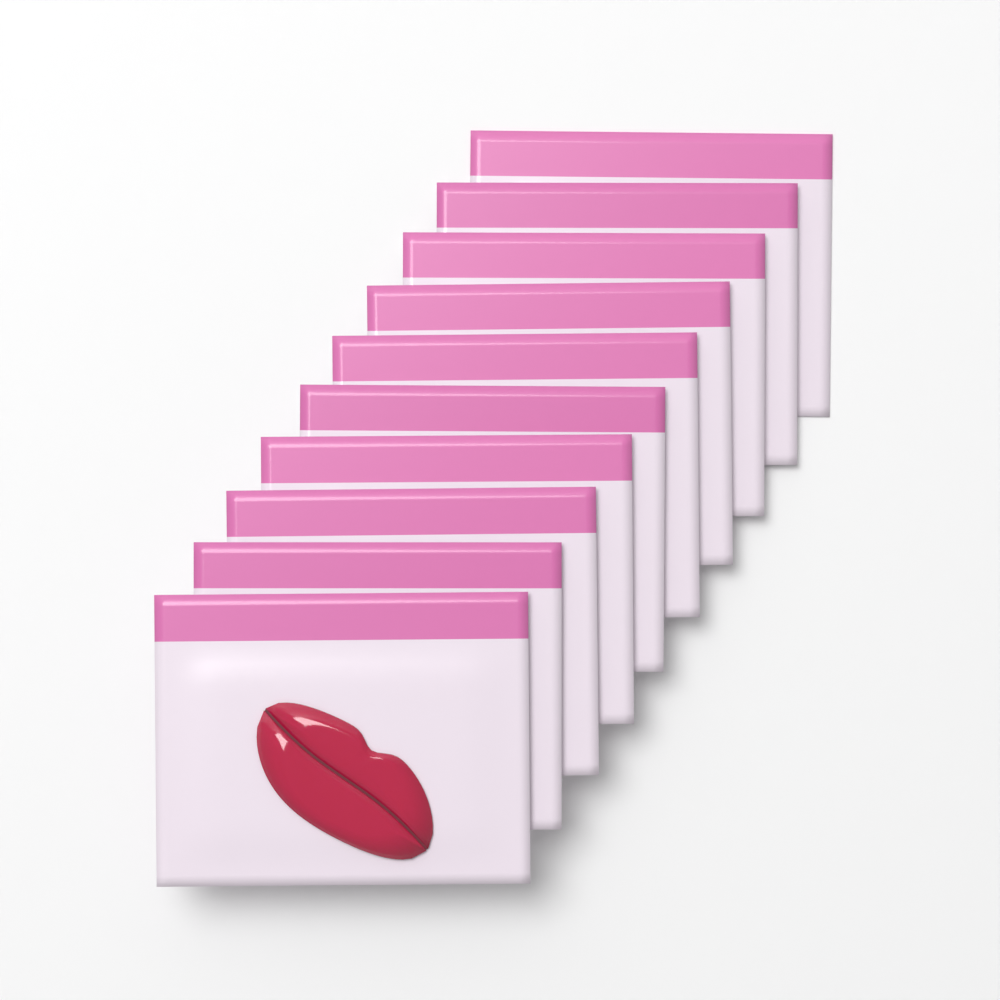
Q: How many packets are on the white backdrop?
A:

*-*-*

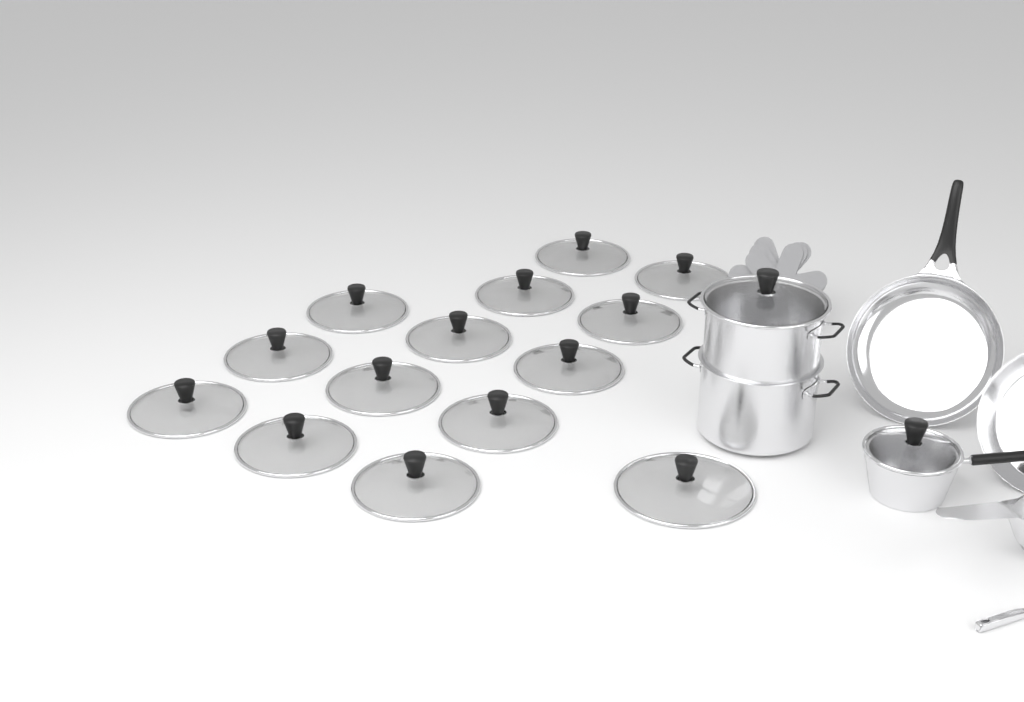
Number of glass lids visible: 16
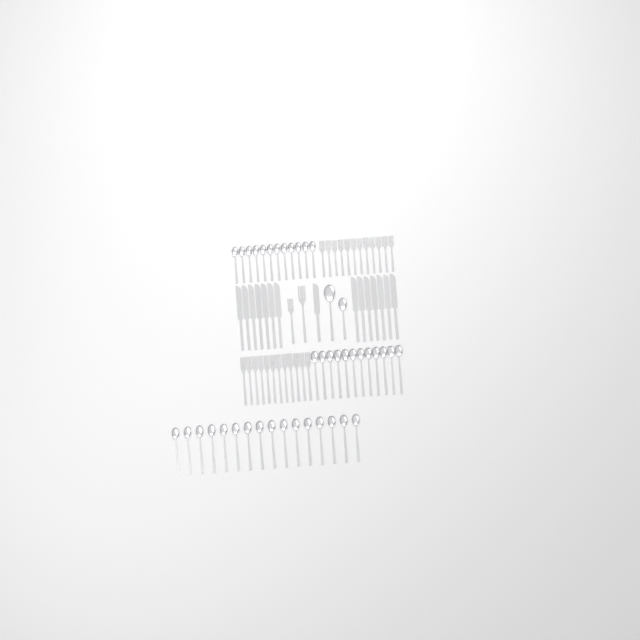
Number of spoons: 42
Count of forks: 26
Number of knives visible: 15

*-*-*

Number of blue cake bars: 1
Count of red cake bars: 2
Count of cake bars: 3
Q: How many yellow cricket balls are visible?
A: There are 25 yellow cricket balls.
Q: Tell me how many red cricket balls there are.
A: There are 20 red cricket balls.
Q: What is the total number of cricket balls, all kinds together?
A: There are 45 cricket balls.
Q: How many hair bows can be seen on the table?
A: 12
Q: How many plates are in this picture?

*-*-*

> Given task
Extract every line of the data above that contains the word "Count".

> Solution for this problem
Count of forks: 26
Count of red cake bars: 2
Count of cake bars: 3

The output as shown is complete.